"Di, tunggu!" aku tetap berjalan, berpura-pura tidak mendengar suaranya. Kenapa sih orang ini biasanya ganggu aku terus? Pipiku memanas saat mengingat insiden barusan. Ya Tuhan, kenapa aku harus kenal dia sih?
"Adia!" panggilnya lagi, kali ini panggilnya diikuti cengkeraman tangannya di pergelangan tanganku. Aku menyentakkan tanganku dan berusaha mengacuhkannya, tapi dia sudah berdiri tepat di hadapanku, siap menghalangi setiap langkahku.
"Minggir," perintahku dingin, menolak menatap matanya.
Dia tetap bergeming. Aku berusaha melangkah ke kanan, tapi dia ikut ke kanan. Begitu pula saat aku mencoba ke kiri. Aku mengangkat kepala untuk memelototinya, kejengkelanku semakin memuncak saat aku melihat cengiran tololnya masih menempel di wajahnya."Enggak lihat orang mau jalan, ya? Minggir." Aku berusaha untuk tidak membentaknya, karena aku tidak ingin menarik perhatian orang. Sekarang saja orang-orang sudah menatap kami dengan penasaran .

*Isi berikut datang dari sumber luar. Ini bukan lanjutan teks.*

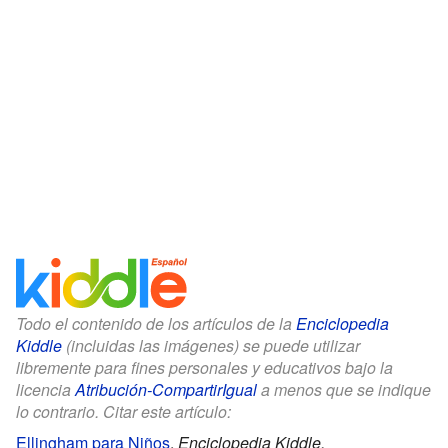
Todo el contenido de los artículos de la
Enciclopedia
Kiddle
(incluidas las imágenes) se puede utilizar
libremente para fines personales y educativos bajo la
licencia
Atribución-CompartirIgual
a menos que se indique
lo contrario. Citar este artículo:
Ellingham para Niños
.
Enciclopedia Kiddle.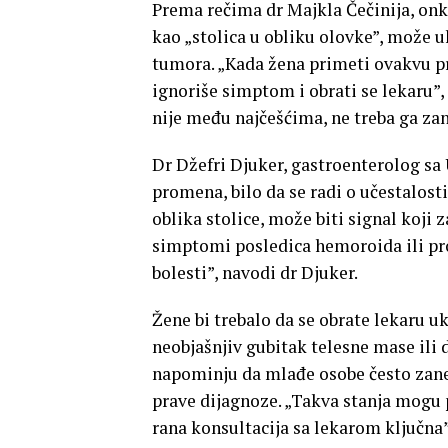
Prema rečima dr Majkla Čečinija, onko
kao „stolica u obliku olovke”, može u
tumora. „Kada žena primeti ovakvu pr
ignoriše simptom i obrati se lekaru”,
nije među najčešćima, ne treba ga zan
Dr Džefri Djuker, gastroenterolog sa 
promena, bilo da se radi o učestalosti
oblika stolice, može biti signal koji 
simptomi posledica hemoroida ili pro
bolesti”, navodi dr Djuker.
Žene bi trebalo da se obrate lekaru u
neobjašnjiv gubitak telesne mase ili 
napominju da mlađe osobe često zane
prave dijagnoze. „Takva stanja mogu p
rana konsultacija sa lekarom ključna”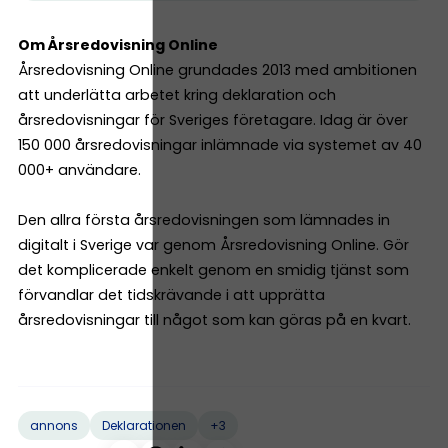
Om Årsredovisning Online
Årsredovisning Online grundades 2013 med ambitionen
att underlätta arbetet kring deklaration och
årsredovisningar för Sveriges företagare. Idag är över
150 000 årsredovisningar inlämnade via systemet av 40
000+ användare.
Den allra första årsredovisningen som lämnades in
digitalt i Sverige var genom Årsredovisning Online. Gör
det komplicerade enkelt genom en smidig tjänst som
förvandlar det tidskrävande i att upprätta
årsredovisningar till något som kan göras på en kvart.
+3
annons
Deklarationen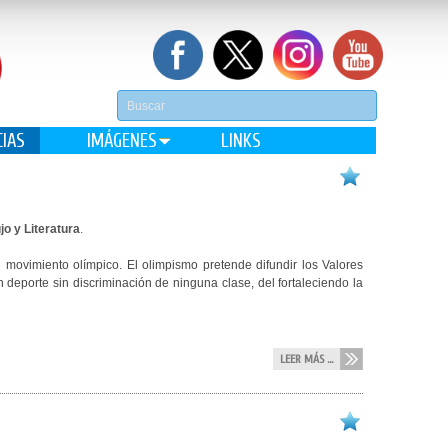
CIAS
IMÁGENES
LINKS
o y Literatura
.
movimiento olímpico. El olimpismo pretende difundir los Valores
deporte sin discriminación de ninguna clase, del fortaleciendo la
LEER MÁS ...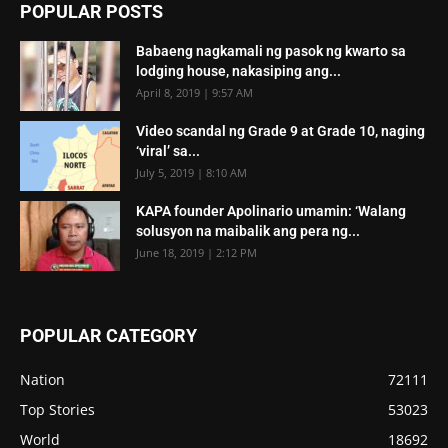
POPULAR POSTS
Babaeng nagkamali ng pasok ng kwarto sa
lodging house, nakasiping ang...
April 8, 2019 | 9:57 AM
Video scandal ng Grade 9 at Grade 10, naging
‘viral’ sa...
July 5, 2019 | 8:10 AM
KAPA founder Apolinario umamin: ‘Walang
solusyon na maibalik ang pera ng...
June 18, 2019 | 2:12 PM
POPULAR CATEGORY
Nation
72111
Top Stories
53023
World
18692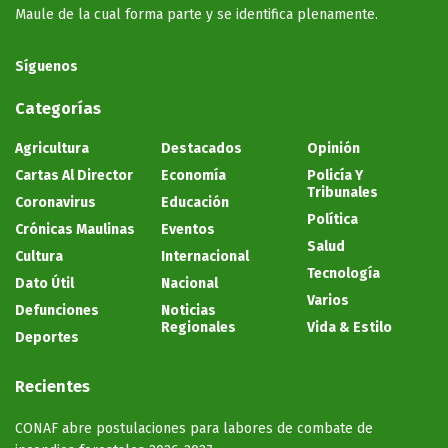
Maule de la cual forma parte y se identifica plenamente.
Síguenos
Categorías
Agricultura
Destacados
Opinión
Cartas Al Director
Economía
Policía Y
Tribunales
Coronavirus
Educación
Política
Crónicas Maulinas
Eventos
Salud
Cultura
Internacional
Tecnología
Dato Útil
Nacional
Varios
Defunciones
Noticias
Regionales
Vida & Estilo
Deportes
Recientes
CONAF abre postulaciones para labores de combate de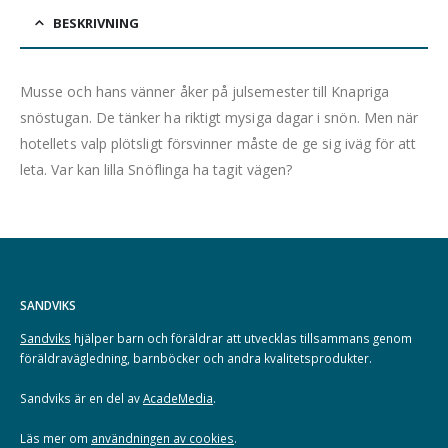
BESKRIVNING
Musse och hans vänner åker på julsemester till Knapriga
snöstugan. De tänker ha riktigt mysiga dagar i snön. Men när
hotellets valp plötsligt försvinner måste de ge sig iväg för att
leta. Var kan lilla Snöflinga ha tagit vägen?
SANDVIKS
Sandviks
hjälper barn och föräldrar att utvecklas tillsammans genom
föräldravägledning, barnböcker och andra kvalitetsprodukter.
Sandviks är en del av
AcadeMedia
.
Läs mer om
användningen av cookies
.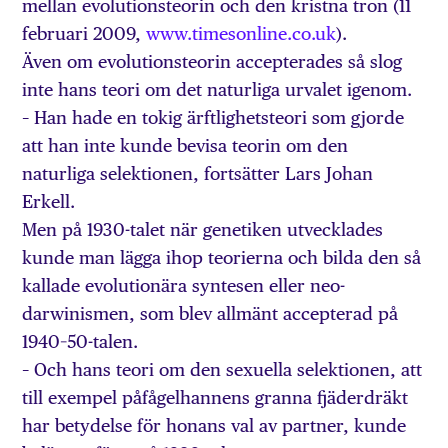
mellan evolutionsteorin och den kristna tron (11
februari 2009,
www.timesonline.co.uk
).
Även om evolutionsteorin accepterades så slog
inte hans teori om det naturliga urvalet igenom.
– Han hade en tokig ärftlighetsteori som gjorde
att han inte kunde bevisa teorin om den
naturliga selektionen, fortsätter Lars Johan
Erkell.
Men på 1930-talet när genetiken utvecklades
kunde man lägga ihop teorierna och bilda den så
kallade evolutionära syntesen eller neo-
darwinismen, som blev allmänt accepterad på
1940–50-talen.
– Och hans teori om den sexuella selektionen, att
till exempel påfågelhannens granna fjäderdräkt
har betydelse för honans val av partner, kunde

"Kamu marah, ya?"tanyanya.
Aku memutar bola mataku.
"Masih perlu tanya?" tanyaku balik sambil melipat kedua tanganku di depan dada. Aku tidak tahu kenapa aku bgitu marah, padahal aku biasanya bisa mengacuhkan segala macam gangguan dengan mudah. Namun Adam bukan Cuma gangguan biasa. Dia itu seperti nyamuk yang selalu mendengung di telingamu. Kau menghibas-ngibaskan tanganmu untuk mengusirnya, dan kadang dia akan pergi, tetapi dijamin dia akan kembali lagi dalam hitungan menit, bahkan detik.
"Maaf deh, Di, tapi aku enggak tahu kenapa kamu marah. Aku kan serius," ujarnya sambil berlagak kebingungan. Ingin rasanya aku melemparkan tas di tanganku ke kepalanya, tapi mengingat kami berada di lapangan parkir sekolah dan aku bisa kena masalah besar kalau melukai sesama murid, aku hanya melototinya.
"Kalau itu caramu serius, aku benar-benar enggak mau tahu cara bercandamu kayak apa. Lagipula, kamu enggak perlu susah-susah minta maaf. Aku engak bakal pernah maafin kamu," kataku setenang yang aku bisa.
"Kalau aku ulangi lagi sekarang, kamu bakal percaya enggak?" tannyanya.
Aku enggak bisa mengerti kenapa dia enggak menyerah saja. Biarpun aku percaya dia serius, itu enggak akan mempengaruhi jawaban akhirku.
"Mungkin aku bakal percaya, tapi jawabannya tetap enggak," jawabku. Seskali lagi aku mencoba melewatinya, tapi dia sekali lagi mencengkeram lenganku. Genggamannya cukup kuat untuk menghentikan langkahku, tapi tidak cukup kasar untuk melukaiku. Dari pojok mataku, aku bisa melihat beberapa orang yang terang-terangan menonton kami. Usahaku untuk melepaskan diri sia-sia saja dan aku nyaris membentaknya, tapi kata-kataku terhenti saat aku melihat ekspresi di wajahnya. Matanya yang hitam legam menatap langsung ke dalam mataku, tawa yang ada di dalamya lenyap. Cengiran konyol itu juga sudah terhapus dari wajahnya.